White liberal guilt is one of two possible explanations for Brendan seeing racism where none exists. The other explanation, somehow more comforting to contemplate, is that it's a just a cynical attempt to forestall references to Obama's former drug use, akin to Democrats claiming their patriotism has been questioned whenever a political opponent has the nerve to disagree with their stance on a national security issue.

But why do we have to choose between alternative explanations? Perhaps both are correct.

Obama himself, in his "Dreams from My Father: A Story of Race and Inheritance," used his race to explain his teenage drug use, writing that taking drugs was "something that could push questions of who I was out of my mind . . ."

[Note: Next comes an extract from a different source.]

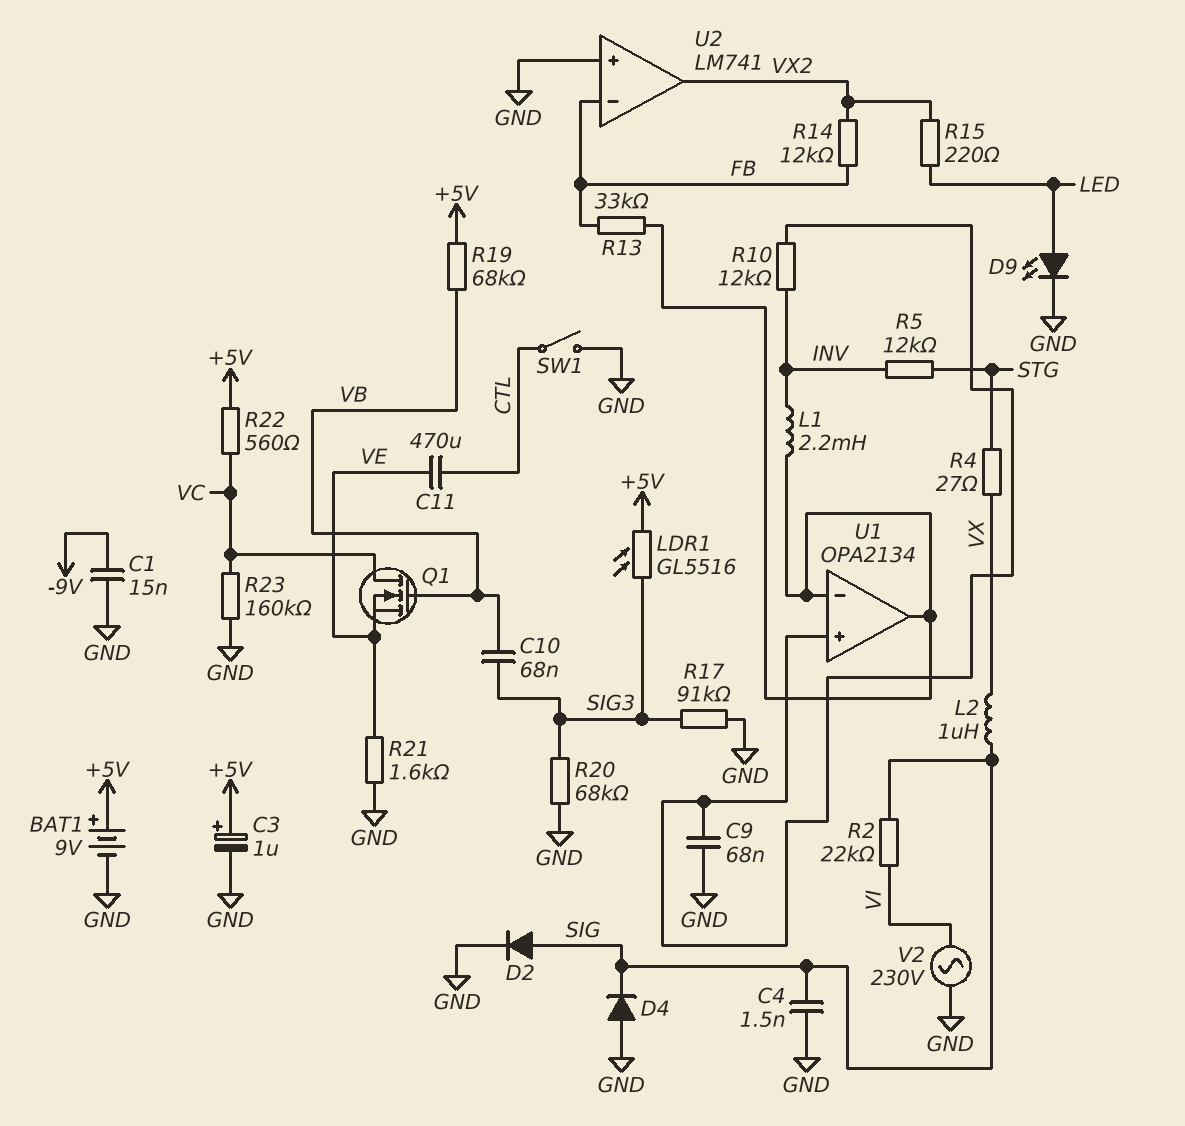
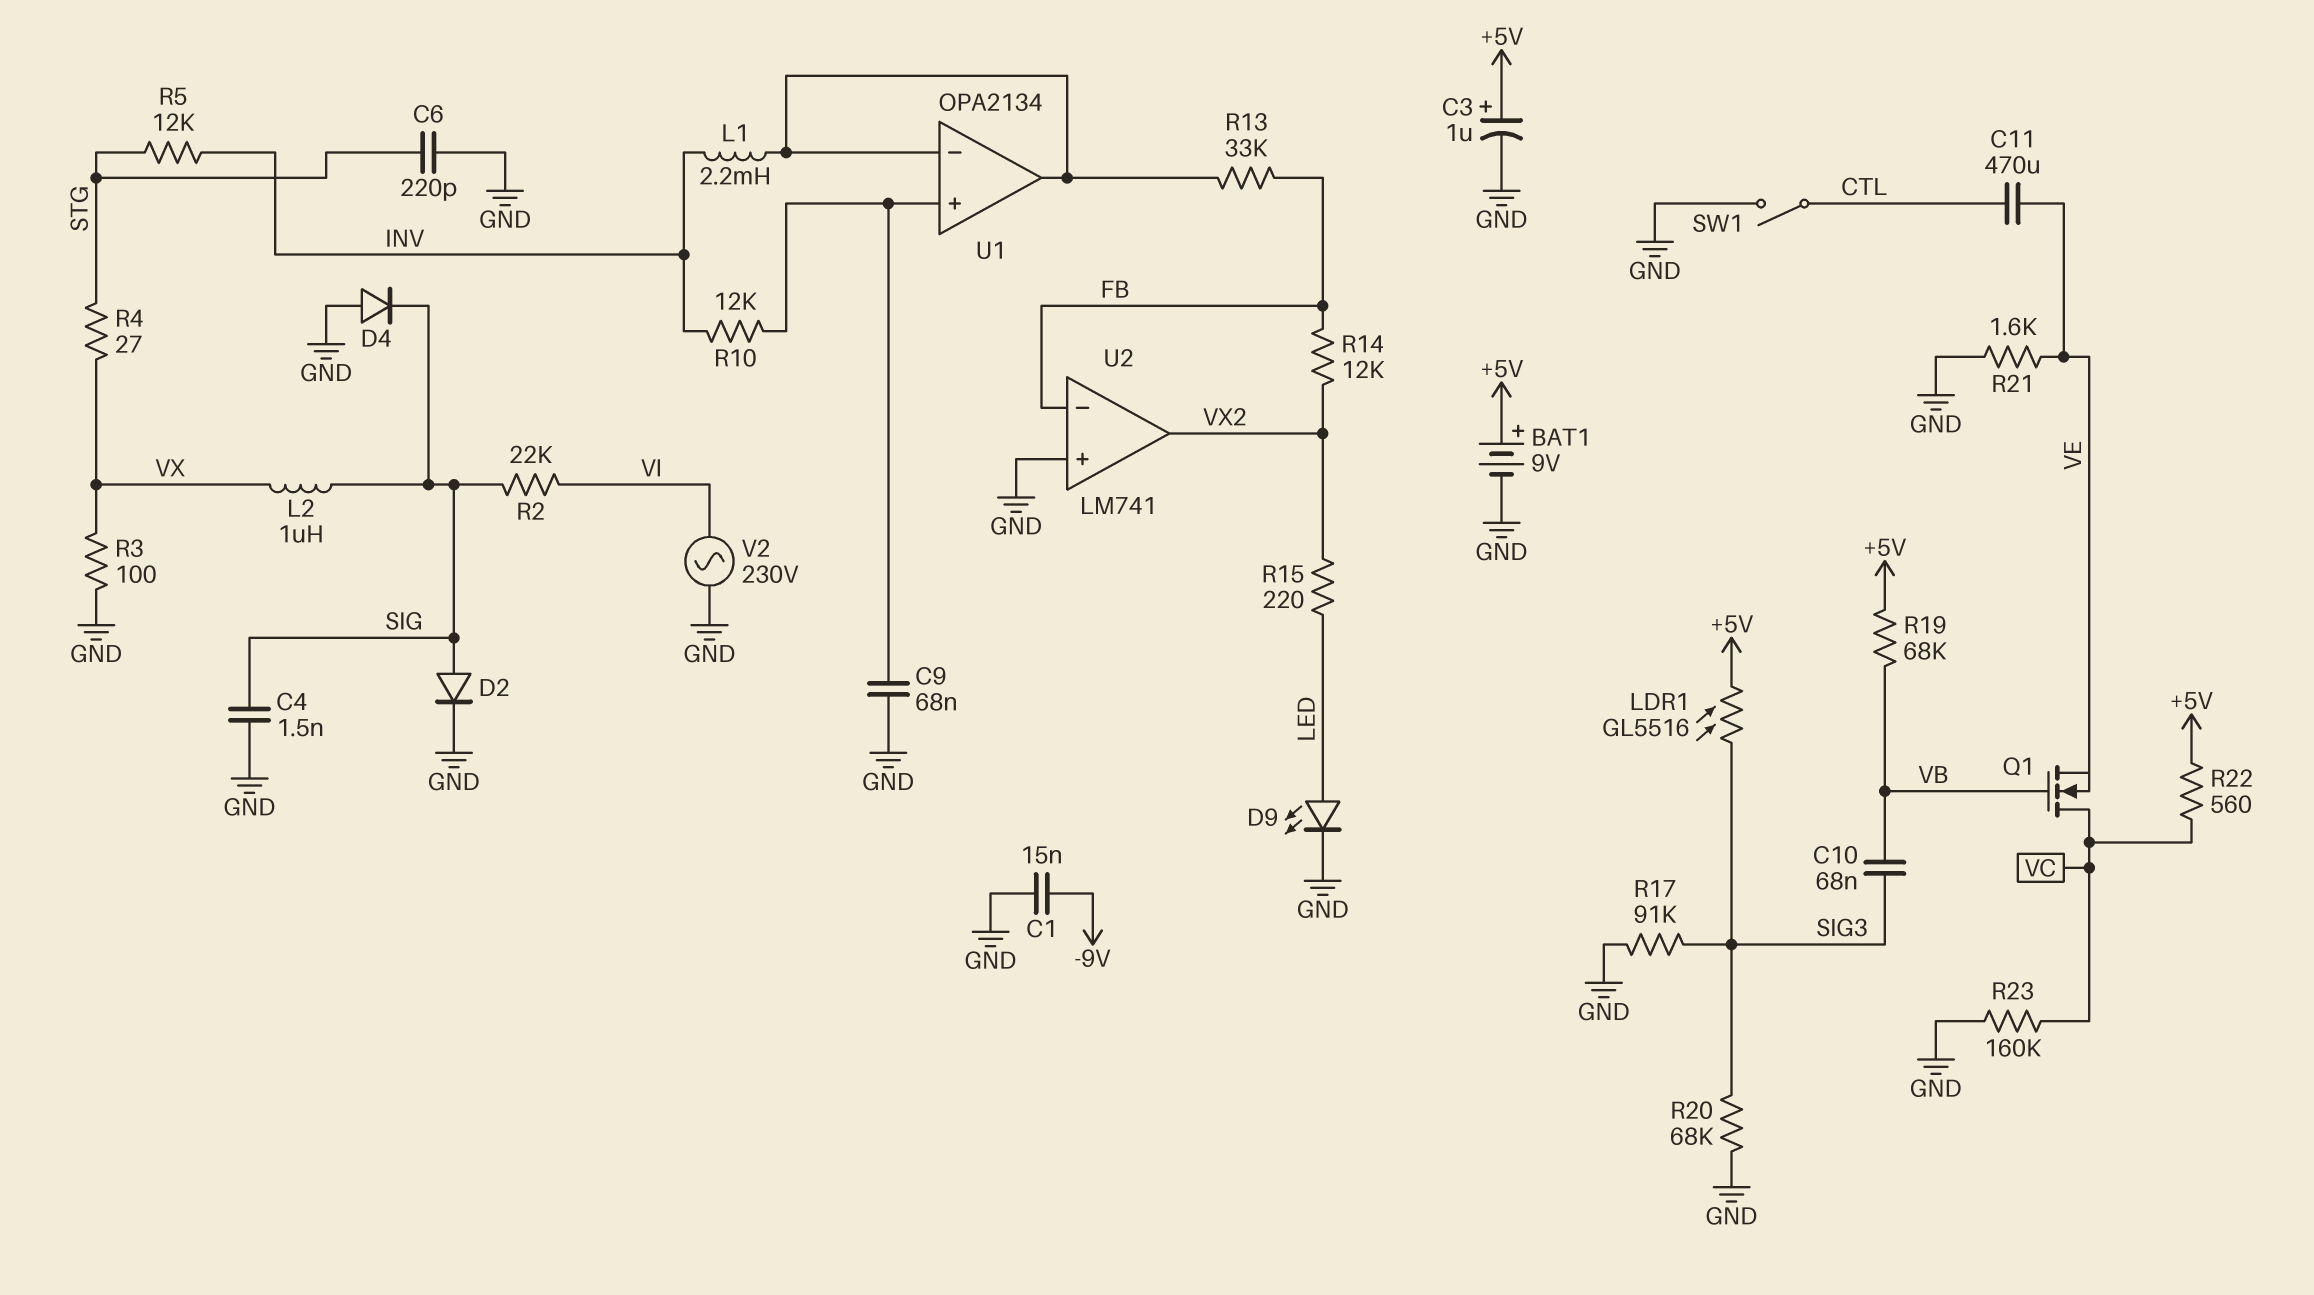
C6: none -> 220pF (GND, STG)
R3: none -> 100 (GND, VX)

When questioned by reporters, his classmates at his expensive school in Honolulu uniformly found this a ridiculous rationalization. Why did all these preppies in paradise, like Obama and his classmates, take drugs on the beach in Hawaii in the 1970s? Because it was fun!

The real message here is just how race-obsessed and self-absorbed Obama's autobiography reveals himself to be, and how naive are the whites who project their social fantasies about how Obama "transcends race" onto an individual who wrote 442 tortured pages solely about his "story of race and inheritance."

What percentage of Americans believe the statements of candidates who claim never to have used drugs?
Do you prefer an accomplished liar to an honest man?

I'd have to say you're really stretching it. I'm no GOP defender, but come on. A candidate, any candidate, who openly admits to the use of any recreational drug is opening him or herself up to attack. Race is irrelevant. True, there may be some whose prejudices lead them to conclude that "well that's just what 'those people' do", but it seems unlikely that (1) they comprise a significant portion of the electorate, and (2) need any help priming racial stereotypes, and (3) were likely to be voting for Obama in the first place.

Race is irrelevant.

Race is never irrelevant in America. Ever. Especially not with respect to attitudes toward drug use.